The title of this performance hints at the self-reflective complexities about to take place. The audience being offered a drink by the performers on their way into the auditorium confirmed it, and Michael Pinchbeck's acknowledgment of actors and audience made it a certainty. This is a show about a show of a show.
The concept is to reenact moments from the post-show party of an amateur operatic and dramatic society production of The Sound of Music from 1970 in which Pinchbeck's parents first met. Pinchbeck is joined in the performance by his parents creating a complex mix of the here and now, the then and there and times before, in between and after.
Pinchbeck plays with the notions of time and place and amateur and professional in an energetic performance in which father and son act out conceptual representations of the sixteen songs from The Sound of Music. These representations consist of both performers moving small wooden stools around the stage from one demarcated square to another, often in symmetry and in time with the song which plays in the background.
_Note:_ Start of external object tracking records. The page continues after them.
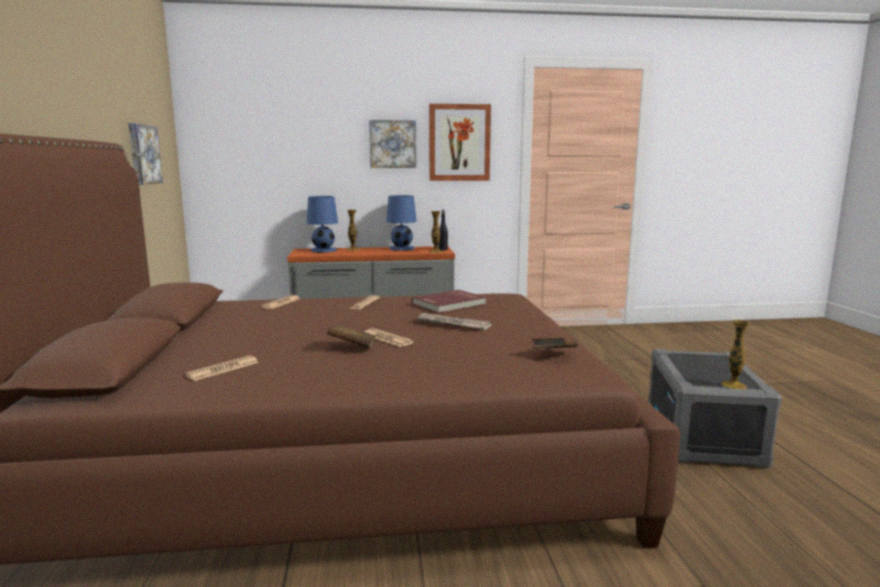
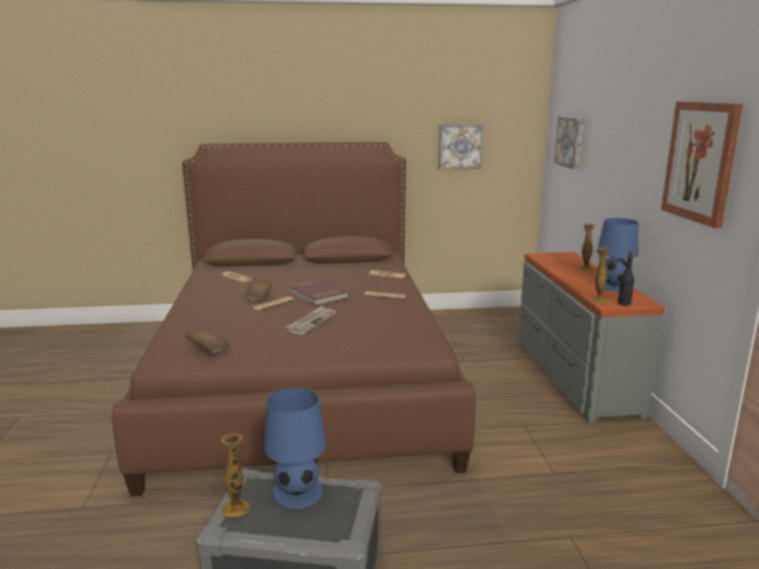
camera: 90 degrees right, 5 degrees up
(323, 250) = (569, 260): blue table lamp -> blue table lamp (297, 493)
(392, 144) = (646, 154): picture -> picture (570, 142)
(449, 304) = (382, 322): red book -> red book (317, 295)

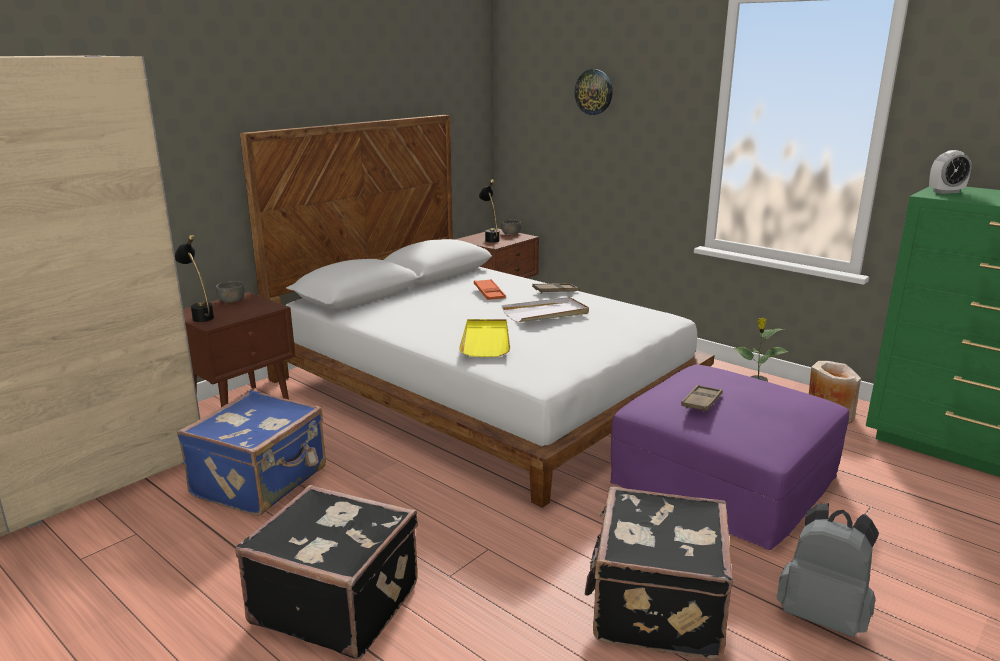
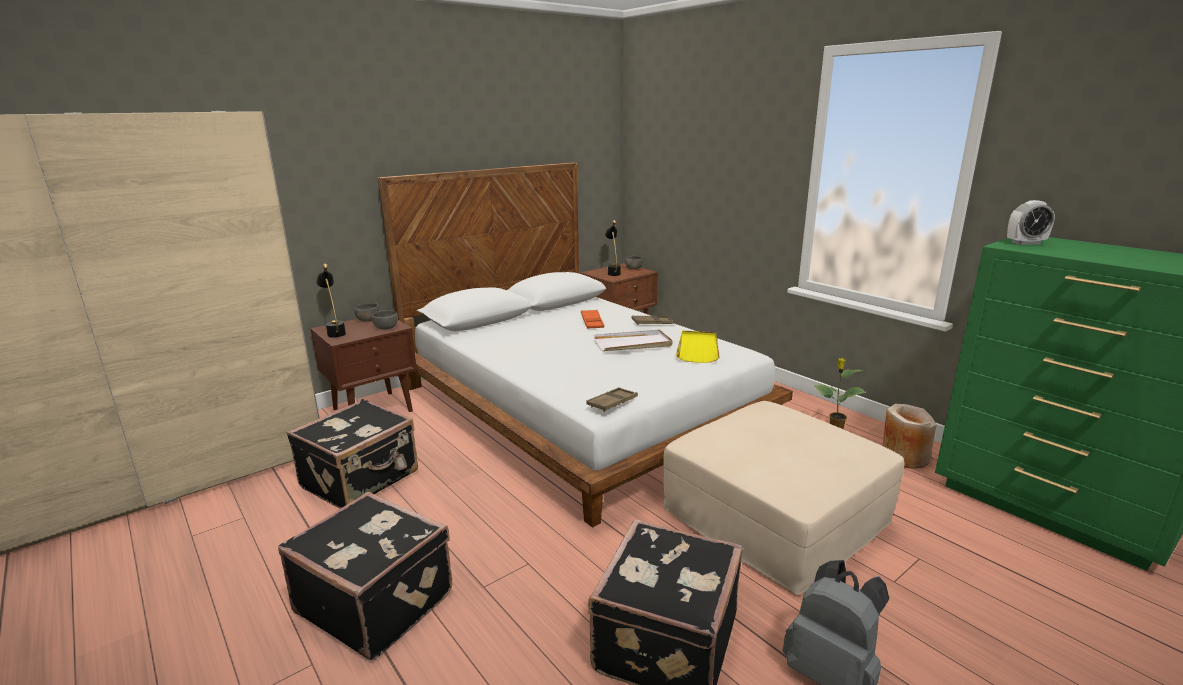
camera: 10 degrees right, 0 degrees up
(260, 308) = (386, 327): none -> grey bowl
(262, 482) = (361, 480): blue suitcase -> black suitcase
(486, 340) = (565, 367): yellow tray -> yellow tray (698, 348)
(594, 92) = (704, 142): wall clock -> none
(701, 402) = (750, 440): brown tray -> brown tray (612, 403)
(722, 480) = (774, 515): purple ottoman -> beige ottoman

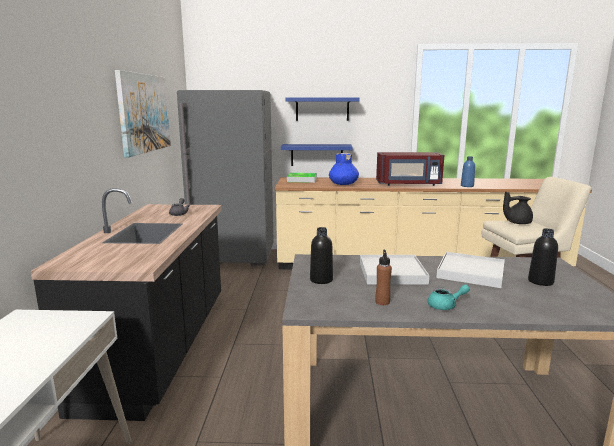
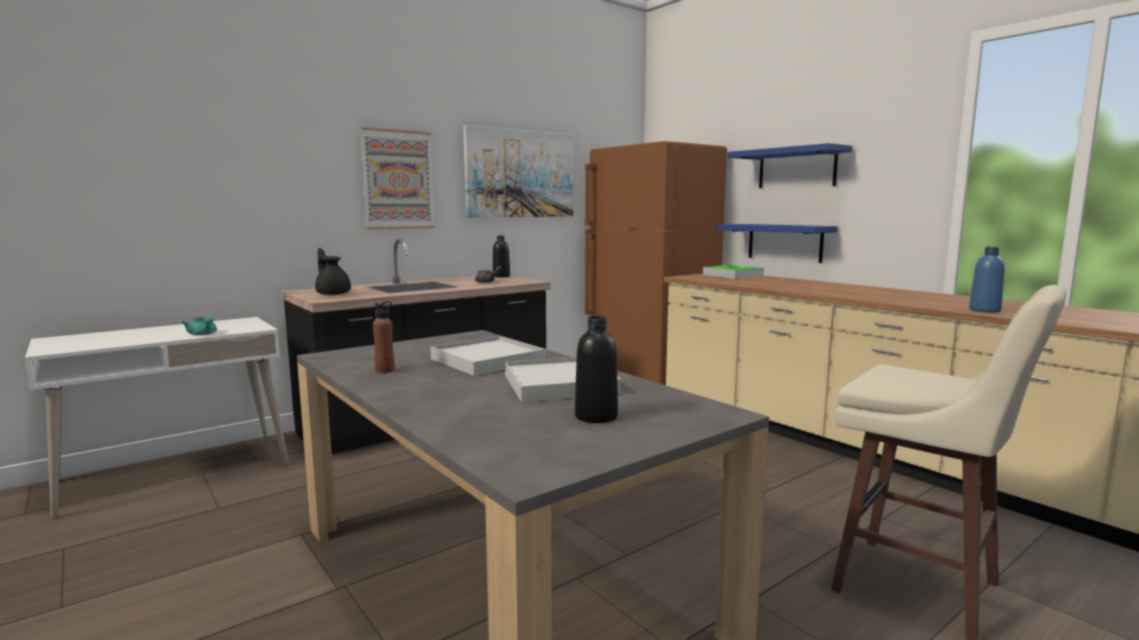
camera: 50 degrees right, 5 degrees down
(85, 127) = (398, 180): none -> picture
(234, 259) = (650, 378): grey fridge -> brown fridge
(321, 280) = (417, 347): black bottle -> black bottle (501, 276)
(343, 184) = (765, 284): blue vase -> none
(408, 184) = (871, 295): red microwave -> none
(446, 306) = (409, 390): turquoise teapot -> turquoise teapot (203, 334)
(516, 222) = (919, 375): black teapot -> black teapot (333, 294)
Past and present frequently overlap. During the reenactment of 'Do-Re-Mi', the lyrics are swapped for the thoughts of Pinchbeck senior as he wonders whether to offer a lift home to his future wife Vivienne.
This is a complex production with many performances taking place in the same show, but complex becomes confusing as time, place, character, song and stool blur into one. For all Pinchbeck junior's ingenuity, matched by his father's energetic exuberance, the conceptualisations appear at times unhinged from any central thesis. Ultimately, perhaps this show speaks of itself too often, in too many languages to be fully understood.